The next Statute, the Merchant Shipping Act, 1894 has been the most important Act of the British Parliament relating to Merchant Shipping and this Act has consolidated all the earlier Parliamentary legislation and also defined the application of the British Acts to India and other parts of the British Empire. There is a long string of Acts passed subsequently now constructed as part of the 1894 Act. It is noteworthy that legislation in India was only possible under the authority conferred by the English Parliamentary Statutes.
The basis of the present Indian Law
In the light of the above historical background, it could be neither feasible nor desirable for India to adopt a completely divergent path in regard to its merchant shipping laws after her Independence. The British laws were basically sound in their technical application and merit and the I.M.S. Act of 1958 rightly takes its inspiration from the following two major sources :–
(a) International Conventions :
The merchant shipping law deals mainly with technical matters and many of these are regulated by International Conventions like the Safety Pollution ,Limitation of Liability, Prevention of Collisions and Loadline Convention, the I.L.O. Conventions, etc.

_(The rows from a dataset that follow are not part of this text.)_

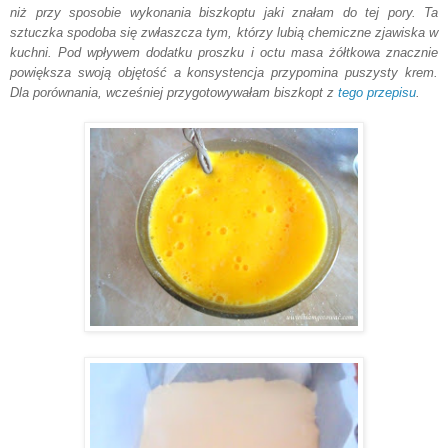
niż przy sposobie
wykonania biszkoptu jaki znałam do tej por
y. Ta
sztu
czka spodoba się zwłaszcza tym, którzy lubią chemiczne zjawiska w
kuchni. Pod wpływem dodatku proszku i octu masa
żółtkowa znacznie
powiększa swoją objętość
a konsysten
cja przypomina puszysty kre
m.
Dla porównania
, w
cześniej przyg
otowywałam biszkopt z
tego przepisu
.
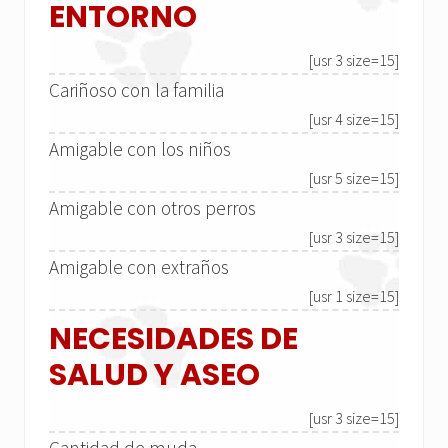
ENTORNO
[usr 3 size=15]
Cariñoso con la familia
[usr 4 size=15]
Amigable con los niños
[usr 5 size=15]
Amigable con otros perros
[usr 3 size=15]
Amigable con extraños
[usr 1 size=15]
NECESIDADES DE
SALUD Y ASEO
[usr 3 size=15]
Cantidad de muda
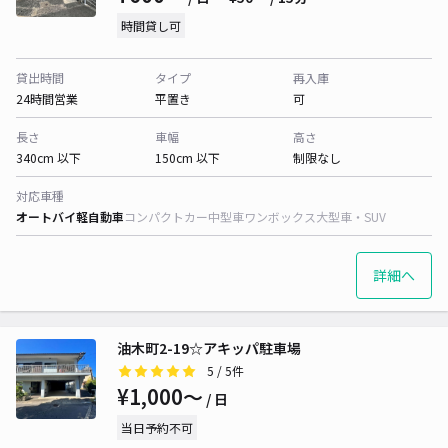
時間貸し可
貸出時間
タイプ
再入庫
24時間営業
平置き
可
長さ
車幅
高さ
340cm 以下
150cm 以下
制限なし
対応車種
オートバイ
軽自動車
コンパクトカー
中型車
ワンボックス
大型車・SUV
詳細へ
油木町2-19☆アキッパ駐車場
5
/ 5件
¥1,000〜
/ 日
当日予約不可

(b) The U.K. law on Merchant Shipping : In 1931, the U.K. and the various Dominion Governments entered into the Commonwealth Merchant Shipping Agreement which provided that for various matters like registration, standards of safety, ship’s articles, certificates of officers, ship enquiries, etc., the law throughout the Commonwealth should as far as possible, be uniform. Although India was not a party to this Agreement as she was not a Dominion in 1931, she had adhered to the Commonwealth arrangements to the extent that was possible and desirable.
The basic structure of the law as visualised by the 1958 Act has, therefore, been similar to that of the Commonwealth countries with, of course, certain essential modifications where special arrangements to suit Indian conditions were considered necessary.
However, it would not be incorrect to state that the provisions of the new Act do not register any radical departure from the existing
British laws except in respect of a couple of important matters. The most fundamental change introduced by the I.M.S. Act, 1958, departing radically from the position created by the repealed British Act, relates to the sphere of registration of ships. As such the
English Court decisions in particular before the coming into force of M.S. Act 1958 have material impact in India.